Wenstrup and his fellow Republicans have focused much of their effort on the possible lab origins of the coronavirus, suggesting federal officials worked to cover up U.S. ties to researchers in Wuhan. The issue is set to receive national attention Monday, when Anthony S. Fauci — to many Americans, the face of the nation’s coronavirus response — testifies in front of the panel. Republicans are poised to grill the former National Institutes of Health official on the agency’s funding of EcoHealth Alliance, a nonprofit organization that participated in risky virus research in China before the pandemic. Federal officials in May
halted funding to the organization, citing irregularities uncovered by the coronavirus panel.
Ruiz and other Democrats concede there were episodes of pandemic-era wrongdoing, such as EcoHealth misleading the government on its potential work and a
former Fauci adviser admitting he deliberately deleted emails. But they say the GOP-led investigations have amounted to a wild-goose chase, wasting taxpayer dollars and a crucial opportunity to prepare for the next health crisis.
Despite repeated
calls from
politicians and
editorial pages, there are no plans to establish a Sept. 11-style commission on the pandemic, with Trump and Biden officials worried about revisiting unpopular decisions or spotlighting mistakes. Congress is unlikely to continue the covid panel past this year, making Wenstrup and Ruiz’s fragile partnership perhaps the last, best hope to get bipartisan answers about a still-mysterious outbreak and the government’s response.

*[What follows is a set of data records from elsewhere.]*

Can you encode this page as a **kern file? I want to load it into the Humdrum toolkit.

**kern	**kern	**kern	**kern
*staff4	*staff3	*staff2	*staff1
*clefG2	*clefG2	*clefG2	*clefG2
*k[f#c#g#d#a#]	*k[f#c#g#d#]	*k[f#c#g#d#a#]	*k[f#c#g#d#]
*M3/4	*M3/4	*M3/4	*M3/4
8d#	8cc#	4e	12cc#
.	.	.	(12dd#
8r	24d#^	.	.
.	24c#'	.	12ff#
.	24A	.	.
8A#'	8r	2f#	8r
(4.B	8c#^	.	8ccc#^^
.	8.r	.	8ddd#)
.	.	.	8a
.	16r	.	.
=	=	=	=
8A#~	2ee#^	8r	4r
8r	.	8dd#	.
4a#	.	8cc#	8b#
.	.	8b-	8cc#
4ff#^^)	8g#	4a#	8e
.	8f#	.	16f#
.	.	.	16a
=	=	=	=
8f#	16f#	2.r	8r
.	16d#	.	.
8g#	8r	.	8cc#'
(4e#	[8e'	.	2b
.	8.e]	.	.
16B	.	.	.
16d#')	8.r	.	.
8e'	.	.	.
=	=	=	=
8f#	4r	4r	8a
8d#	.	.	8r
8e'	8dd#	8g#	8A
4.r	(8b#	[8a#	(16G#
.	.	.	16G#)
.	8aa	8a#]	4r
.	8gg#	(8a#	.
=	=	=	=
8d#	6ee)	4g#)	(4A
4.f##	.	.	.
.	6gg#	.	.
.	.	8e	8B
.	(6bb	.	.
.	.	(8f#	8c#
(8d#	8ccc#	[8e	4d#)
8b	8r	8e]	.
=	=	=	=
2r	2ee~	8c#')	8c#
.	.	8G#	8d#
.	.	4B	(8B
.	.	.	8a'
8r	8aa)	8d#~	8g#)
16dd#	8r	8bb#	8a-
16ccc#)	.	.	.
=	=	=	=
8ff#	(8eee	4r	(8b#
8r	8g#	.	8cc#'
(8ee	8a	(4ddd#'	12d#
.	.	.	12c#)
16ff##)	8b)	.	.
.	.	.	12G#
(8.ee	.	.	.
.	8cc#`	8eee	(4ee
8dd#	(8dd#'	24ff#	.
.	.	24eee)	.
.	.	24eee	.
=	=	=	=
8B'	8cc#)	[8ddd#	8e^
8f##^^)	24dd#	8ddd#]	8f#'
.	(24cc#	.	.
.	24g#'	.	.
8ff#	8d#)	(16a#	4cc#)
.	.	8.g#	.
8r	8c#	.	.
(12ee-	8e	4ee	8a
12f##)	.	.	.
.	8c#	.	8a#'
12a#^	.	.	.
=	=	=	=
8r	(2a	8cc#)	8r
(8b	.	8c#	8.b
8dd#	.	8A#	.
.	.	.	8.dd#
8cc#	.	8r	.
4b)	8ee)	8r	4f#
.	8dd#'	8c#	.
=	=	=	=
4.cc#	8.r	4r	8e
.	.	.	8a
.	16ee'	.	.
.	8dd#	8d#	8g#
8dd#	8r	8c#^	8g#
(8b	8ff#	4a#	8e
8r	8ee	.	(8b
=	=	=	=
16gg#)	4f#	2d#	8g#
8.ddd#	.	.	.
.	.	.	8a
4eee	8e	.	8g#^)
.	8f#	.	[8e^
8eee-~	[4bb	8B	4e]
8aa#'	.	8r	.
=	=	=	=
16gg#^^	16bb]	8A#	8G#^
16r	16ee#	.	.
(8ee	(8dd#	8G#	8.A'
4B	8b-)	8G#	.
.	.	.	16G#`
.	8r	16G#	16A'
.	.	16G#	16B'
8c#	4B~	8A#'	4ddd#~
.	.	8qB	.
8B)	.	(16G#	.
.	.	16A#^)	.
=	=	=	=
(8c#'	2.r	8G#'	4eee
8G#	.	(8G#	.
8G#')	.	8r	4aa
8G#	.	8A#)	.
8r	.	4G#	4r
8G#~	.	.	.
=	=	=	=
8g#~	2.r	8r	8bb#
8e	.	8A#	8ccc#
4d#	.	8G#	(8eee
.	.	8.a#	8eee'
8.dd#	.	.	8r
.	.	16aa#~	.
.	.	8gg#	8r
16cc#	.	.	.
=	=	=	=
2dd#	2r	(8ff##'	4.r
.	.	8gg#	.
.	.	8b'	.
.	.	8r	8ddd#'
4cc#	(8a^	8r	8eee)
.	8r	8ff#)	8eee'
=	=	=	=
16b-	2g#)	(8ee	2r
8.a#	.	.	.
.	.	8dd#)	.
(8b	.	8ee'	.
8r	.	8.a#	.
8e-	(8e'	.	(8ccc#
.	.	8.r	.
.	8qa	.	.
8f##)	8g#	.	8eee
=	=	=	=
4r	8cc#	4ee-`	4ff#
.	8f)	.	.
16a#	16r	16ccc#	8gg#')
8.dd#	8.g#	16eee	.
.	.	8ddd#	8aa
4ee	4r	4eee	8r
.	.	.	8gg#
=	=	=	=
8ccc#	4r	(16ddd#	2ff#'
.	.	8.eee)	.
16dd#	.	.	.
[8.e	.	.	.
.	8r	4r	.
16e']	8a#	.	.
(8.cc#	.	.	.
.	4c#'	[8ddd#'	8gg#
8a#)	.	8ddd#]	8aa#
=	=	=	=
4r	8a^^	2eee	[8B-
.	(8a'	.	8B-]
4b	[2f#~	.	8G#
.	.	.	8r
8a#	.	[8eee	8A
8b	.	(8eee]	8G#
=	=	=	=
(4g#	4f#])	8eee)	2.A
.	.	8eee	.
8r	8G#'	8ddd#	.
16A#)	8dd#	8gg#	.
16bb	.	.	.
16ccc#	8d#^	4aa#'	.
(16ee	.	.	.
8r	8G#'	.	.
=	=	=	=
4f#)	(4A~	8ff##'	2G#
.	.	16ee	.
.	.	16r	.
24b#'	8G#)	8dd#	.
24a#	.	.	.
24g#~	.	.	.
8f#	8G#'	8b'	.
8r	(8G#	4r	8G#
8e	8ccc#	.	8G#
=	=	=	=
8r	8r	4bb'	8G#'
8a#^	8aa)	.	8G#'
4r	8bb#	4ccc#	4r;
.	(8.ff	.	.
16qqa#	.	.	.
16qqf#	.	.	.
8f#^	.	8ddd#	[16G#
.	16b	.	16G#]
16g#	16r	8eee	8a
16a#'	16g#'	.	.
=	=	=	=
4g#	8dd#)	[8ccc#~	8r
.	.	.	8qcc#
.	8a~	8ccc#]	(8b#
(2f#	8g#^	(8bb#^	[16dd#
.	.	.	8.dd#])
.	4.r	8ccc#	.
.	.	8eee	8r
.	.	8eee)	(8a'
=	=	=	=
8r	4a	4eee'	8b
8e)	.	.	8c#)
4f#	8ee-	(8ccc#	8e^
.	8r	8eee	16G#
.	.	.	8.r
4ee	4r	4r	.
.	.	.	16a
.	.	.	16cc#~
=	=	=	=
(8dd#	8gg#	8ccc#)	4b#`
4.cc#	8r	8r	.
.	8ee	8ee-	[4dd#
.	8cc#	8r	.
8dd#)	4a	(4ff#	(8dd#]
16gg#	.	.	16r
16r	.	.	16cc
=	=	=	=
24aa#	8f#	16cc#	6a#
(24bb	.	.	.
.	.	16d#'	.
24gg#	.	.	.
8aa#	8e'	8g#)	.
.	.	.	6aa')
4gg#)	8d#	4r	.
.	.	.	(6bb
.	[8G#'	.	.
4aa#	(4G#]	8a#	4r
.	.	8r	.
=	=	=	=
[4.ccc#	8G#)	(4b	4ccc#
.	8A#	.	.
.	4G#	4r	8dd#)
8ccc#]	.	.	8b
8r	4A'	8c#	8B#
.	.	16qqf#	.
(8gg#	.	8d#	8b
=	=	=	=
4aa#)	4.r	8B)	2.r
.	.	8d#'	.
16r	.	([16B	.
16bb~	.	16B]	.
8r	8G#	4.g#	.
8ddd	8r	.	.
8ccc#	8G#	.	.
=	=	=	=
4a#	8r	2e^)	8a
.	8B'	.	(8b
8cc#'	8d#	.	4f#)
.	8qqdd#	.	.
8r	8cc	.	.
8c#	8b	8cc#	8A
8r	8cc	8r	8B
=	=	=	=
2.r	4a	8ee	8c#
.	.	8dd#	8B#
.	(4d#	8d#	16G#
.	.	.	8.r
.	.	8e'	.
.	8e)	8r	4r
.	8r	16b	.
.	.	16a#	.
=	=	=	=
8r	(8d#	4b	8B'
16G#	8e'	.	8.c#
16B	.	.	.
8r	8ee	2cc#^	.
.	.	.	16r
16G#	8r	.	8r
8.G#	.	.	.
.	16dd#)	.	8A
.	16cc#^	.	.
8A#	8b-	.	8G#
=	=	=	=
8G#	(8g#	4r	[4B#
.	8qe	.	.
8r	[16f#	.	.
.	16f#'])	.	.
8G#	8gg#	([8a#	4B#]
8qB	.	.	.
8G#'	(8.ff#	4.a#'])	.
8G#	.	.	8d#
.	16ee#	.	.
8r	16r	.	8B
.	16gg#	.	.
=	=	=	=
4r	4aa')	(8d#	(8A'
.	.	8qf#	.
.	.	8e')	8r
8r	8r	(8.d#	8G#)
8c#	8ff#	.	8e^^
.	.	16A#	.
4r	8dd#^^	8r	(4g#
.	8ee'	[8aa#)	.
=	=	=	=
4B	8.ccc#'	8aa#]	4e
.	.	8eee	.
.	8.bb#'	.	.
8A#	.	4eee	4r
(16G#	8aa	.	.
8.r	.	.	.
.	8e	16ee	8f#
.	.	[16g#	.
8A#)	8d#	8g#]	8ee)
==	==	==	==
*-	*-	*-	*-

Rain pelted the Capitol on Jan. 9 as Tony Fauci strode through its depths, escorted by Capitol police, his own security detail, a pair of government lawyers, two personal lawyers, even a couple of junior legal aides, navigating underground corridors hidden from visitors.
It was a walk Fauci and his entourage had already made a dozen times by that evening, shuttling between a room of congressional investigators and his holding room every hour.
The 83-year-old doctor had been summoned to the nearly empty Capitol to privately testify about the pandemic for 14 hours across two days. On Monday, he will face lawmakers’ questions in public for the first time since leaving government in 2022.